**WORK INSTRUCTION:** Output a verbatim copy of the data, cut off after the line that contains "For brands in".

**PROVIDED RECORDS:**
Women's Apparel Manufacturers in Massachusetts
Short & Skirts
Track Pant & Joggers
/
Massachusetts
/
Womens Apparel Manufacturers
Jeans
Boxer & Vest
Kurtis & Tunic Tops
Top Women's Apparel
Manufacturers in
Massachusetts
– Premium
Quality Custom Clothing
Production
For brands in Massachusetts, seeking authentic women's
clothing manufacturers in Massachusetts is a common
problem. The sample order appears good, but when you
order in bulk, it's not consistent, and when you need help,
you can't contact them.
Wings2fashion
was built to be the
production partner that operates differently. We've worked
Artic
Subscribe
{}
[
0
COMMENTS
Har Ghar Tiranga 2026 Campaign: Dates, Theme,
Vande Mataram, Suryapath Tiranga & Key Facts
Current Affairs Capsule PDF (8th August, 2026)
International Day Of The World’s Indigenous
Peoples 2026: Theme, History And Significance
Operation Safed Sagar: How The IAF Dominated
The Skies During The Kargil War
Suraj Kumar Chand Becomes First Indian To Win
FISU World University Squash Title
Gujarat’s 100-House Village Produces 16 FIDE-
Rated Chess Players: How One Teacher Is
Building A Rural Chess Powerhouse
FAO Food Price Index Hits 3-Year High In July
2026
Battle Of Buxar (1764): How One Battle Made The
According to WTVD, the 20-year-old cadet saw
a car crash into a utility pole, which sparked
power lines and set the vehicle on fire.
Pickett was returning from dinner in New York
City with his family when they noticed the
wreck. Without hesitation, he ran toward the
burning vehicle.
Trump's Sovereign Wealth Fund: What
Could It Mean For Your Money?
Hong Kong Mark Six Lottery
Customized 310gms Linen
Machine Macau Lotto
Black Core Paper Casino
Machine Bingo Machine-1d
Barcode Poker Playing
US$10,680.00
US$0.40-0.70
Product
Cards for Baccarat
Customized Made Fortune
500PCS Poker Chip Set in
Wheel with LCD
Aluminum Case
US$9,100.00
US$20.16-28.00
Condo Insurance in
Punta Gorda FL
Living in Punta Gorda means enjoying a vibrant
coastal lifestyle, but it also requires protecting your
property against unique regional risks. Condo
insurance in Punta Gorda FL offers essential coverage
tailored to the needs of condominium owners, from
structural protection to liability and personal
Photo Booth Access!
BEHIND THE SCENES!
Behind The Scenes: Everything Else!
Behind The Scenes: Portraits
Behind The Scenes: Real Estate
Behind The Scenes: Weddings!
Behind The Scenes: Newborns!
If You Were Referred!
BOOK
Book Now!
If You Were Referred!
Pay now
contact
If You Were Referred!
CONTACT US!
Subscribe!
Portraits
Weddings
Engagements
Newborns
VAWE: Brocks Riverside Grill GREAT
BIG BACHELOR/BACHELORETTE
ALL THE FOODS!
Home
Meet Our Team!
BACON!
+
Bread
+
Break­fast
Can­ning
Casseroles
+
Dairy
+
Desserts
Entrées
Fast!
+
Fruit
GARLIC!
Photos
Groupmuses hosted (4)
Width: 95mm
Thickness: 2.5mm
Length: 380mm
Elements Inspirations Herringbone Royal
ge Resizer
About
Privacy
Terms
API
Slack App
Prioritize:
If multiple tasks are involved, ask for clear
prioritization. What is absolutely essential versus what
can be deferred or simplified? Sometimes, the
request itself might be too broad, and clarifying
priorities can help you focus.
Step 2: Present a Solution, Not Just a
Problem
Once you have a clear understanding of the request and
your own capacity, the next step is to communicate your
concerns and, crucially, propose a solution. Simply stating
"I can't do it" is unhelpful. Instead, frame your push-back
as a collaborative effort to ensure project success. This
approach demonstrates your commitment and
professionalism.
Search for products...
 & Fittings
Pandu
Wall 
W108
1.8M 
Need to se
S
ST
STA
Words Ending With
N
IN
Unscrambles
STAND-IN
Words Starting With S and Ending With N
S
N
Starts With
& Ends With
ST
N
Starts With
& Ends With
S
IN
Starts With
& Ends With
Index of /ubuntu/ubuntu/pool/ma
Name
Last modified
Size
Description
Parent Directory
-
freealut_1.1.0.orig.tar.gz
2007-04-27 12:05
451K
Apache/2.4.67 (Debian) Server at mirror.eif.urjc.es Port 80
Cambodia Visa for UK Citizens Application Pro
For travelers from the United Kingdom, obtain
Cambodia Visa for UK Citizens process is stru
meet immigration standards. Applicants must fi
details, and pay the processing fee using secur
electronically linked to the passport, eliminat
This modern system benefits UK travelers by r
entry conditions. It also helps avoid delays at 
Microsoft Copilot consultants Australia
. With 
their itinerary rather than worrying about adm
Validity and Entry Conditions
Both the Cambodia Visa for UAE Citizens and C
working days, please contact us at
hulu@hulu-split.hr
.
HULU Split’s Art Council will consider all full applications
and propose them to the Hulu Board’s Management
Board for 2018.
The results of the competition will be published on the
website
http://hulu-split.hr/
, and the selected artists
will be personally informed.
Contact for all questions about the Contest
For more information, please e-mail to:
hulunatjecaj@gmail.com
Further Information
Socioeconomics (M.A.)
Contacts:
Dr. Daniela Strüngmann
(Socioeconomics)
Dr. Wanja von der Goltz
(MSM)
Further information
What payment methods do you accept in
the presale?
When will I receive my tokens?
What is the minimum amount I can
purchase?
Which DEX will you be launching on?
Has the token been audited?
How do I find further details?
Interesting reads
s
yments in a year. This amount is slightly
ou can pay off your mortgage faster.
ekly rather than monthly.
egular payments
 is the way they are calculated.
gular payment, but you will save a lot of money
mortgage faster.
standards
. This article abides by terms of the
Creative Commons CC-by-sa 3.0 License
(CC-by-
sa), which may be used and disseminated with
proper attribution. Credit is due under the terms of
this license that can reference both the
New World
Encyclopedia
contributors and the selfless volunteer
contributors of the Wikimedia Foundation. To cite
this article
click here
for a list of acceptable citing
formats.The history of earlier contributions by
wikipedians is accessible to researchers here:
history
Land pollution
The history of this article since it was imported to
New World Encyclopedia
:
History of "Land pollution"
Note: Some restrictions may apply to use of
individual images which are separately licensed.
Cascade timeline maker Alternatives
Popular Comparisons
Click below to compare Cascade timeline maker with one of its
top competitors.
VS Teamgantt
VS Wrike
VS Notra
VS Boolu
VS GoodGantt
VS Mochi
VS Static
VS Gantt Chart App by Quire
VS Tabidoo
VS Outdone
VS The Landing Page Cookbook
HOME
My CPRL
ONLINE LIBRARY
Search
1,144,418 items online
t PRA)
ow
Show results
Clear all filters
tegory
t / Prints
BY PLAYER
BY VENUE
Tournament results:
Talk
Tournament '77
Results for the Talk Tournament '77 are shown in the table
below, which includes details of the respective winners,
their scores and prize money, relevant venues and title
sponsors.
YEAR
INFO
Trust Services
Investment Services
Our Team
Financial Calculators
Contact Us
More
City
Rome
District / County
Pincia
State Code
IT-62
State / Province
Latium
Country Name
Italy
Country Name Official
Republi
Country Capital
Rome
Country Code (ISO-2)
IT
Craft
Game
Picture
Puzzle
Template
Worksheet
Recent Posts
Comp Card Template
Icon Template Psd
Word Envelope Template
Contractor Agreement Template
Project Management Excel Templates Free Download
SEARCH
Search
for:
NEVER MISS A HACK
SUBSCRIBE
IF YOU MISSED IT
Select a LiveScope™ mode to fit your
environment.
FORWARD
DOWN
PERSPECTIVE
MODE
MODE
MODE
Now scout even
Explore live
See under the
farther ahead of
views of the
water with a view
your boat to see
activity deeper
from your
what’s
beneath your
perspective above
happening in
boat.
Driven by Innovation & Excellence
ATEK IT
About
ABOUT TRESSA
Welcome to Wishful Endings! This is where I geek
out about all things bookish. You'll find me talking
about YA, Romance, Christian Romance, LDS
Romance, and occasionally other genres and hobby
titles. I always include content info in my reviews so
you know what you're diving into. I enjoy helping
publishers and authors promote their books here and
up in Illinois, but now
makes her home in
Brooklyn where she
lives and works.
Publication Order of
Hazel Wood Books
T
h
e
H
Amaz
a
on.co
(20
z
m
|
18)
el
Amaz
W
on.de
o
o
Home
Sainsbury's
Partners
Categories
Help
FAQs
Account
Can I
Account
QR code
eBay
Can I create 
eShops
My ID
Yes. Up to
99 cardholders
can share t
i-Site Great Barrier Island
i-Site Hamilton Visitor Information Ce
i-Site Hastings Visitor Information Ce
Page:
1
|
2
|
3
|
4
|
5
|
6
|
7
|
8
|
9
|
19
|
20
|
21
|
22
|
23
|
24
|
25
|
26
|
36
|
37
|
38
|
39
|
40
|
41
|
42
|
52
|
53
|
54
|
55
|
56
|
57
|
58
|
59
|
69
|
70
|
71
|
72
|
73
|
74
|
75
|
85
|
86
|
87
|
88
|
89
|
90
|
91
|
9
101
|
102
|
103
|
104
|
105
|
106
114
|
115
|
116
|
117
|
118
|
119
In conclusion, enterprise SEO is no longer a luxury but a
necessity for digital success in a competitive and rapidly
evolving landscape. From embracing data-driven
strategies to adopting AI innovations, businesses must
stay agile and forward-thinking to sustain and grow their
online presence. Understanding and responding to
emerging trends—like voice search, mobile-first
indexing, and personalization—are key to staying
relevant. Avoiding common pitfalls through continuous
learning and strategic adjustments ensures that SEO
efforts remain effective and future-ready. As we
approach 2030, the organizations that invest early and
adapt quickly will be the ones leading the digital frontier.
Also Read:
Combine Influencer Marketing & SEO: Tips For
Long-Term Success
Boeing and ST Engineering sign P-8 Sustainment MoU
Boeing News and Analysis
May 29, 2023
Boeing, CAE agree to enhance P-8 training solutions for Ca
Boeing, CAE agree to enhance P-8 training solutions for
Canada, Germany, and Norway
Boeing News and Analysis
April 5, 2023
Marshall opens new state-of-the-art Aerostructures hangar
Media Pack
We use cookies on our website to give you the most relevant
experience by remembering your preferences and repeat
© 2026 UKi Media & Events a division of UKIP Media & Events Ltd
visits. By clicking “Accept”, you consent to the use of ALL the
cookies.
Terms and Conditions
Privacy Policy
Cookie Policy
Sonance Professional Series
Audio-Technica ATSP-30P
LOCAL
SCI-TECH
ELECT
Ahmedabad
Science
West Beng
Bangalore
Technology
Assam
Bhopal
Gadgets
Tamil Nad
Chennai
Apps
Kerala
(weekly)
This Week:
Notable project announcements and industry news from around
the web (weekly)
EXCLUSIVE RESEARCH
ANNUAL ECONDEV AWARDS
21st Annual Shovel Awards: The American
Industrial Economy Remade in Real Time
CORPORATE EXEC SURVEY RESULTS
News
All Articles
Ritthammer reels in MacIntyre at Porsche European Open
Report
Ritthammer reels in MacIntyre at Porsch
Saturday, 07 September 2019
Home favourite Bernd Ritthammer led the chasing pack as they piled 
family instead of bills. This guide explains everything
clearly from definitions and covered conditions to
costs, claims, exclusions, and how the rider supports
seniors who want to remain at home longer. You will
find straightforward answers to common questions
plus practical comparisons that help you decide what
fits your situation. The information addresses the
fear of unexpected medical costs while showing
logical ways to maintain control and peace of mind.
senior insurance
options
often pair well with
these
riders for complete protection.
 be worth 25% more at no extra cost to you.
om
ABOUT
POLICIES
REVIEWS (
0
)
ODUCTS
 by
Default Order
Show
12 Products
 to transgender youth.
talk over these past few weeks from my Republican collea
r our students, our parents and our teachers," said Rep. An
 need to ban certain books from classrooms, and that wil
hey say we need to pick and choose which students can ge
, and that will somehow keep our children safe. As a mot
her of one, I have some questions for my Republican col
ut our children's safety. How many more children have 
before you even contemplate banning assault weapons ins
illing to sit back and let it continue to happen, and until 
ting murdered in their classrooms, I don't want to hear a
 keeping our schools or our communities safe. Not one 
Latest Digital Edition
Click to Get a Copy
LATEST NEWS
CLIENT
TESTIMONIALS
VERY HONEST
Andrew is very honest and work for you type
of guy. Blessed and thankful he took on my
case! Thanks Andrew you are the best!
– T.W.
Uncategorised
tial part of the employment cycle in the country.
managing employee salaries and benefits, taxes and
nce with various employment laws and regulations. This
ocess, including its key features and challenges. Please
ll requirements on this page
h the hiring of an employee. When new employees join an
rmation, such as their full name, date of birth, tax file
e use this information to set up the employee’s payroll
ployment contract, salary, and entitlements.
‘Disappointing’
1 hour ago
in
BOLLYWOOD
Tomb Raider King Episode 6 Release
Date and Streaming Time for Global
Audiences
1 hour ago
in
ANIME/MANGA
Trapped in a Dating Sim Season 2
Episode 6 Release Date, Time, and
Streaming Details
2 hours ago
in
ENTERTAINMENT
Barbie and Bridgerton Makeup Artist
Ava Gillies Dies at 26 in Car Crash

**RESULT:**
Women's Apparel Manufacturers in Massachusetts
Short & Skirts
Track Pant & Joggers
/
Massachusetts
/
Womens Apparel Manufacturers
Jeans
Boxer & Vest
Kurtis & Tunic Tops
Top Women's Apparel
Manufacturers in
Massachusetts
– Premium
Quality Custom Clothing
Production
For brands in Massachusetts, seeking authentic women's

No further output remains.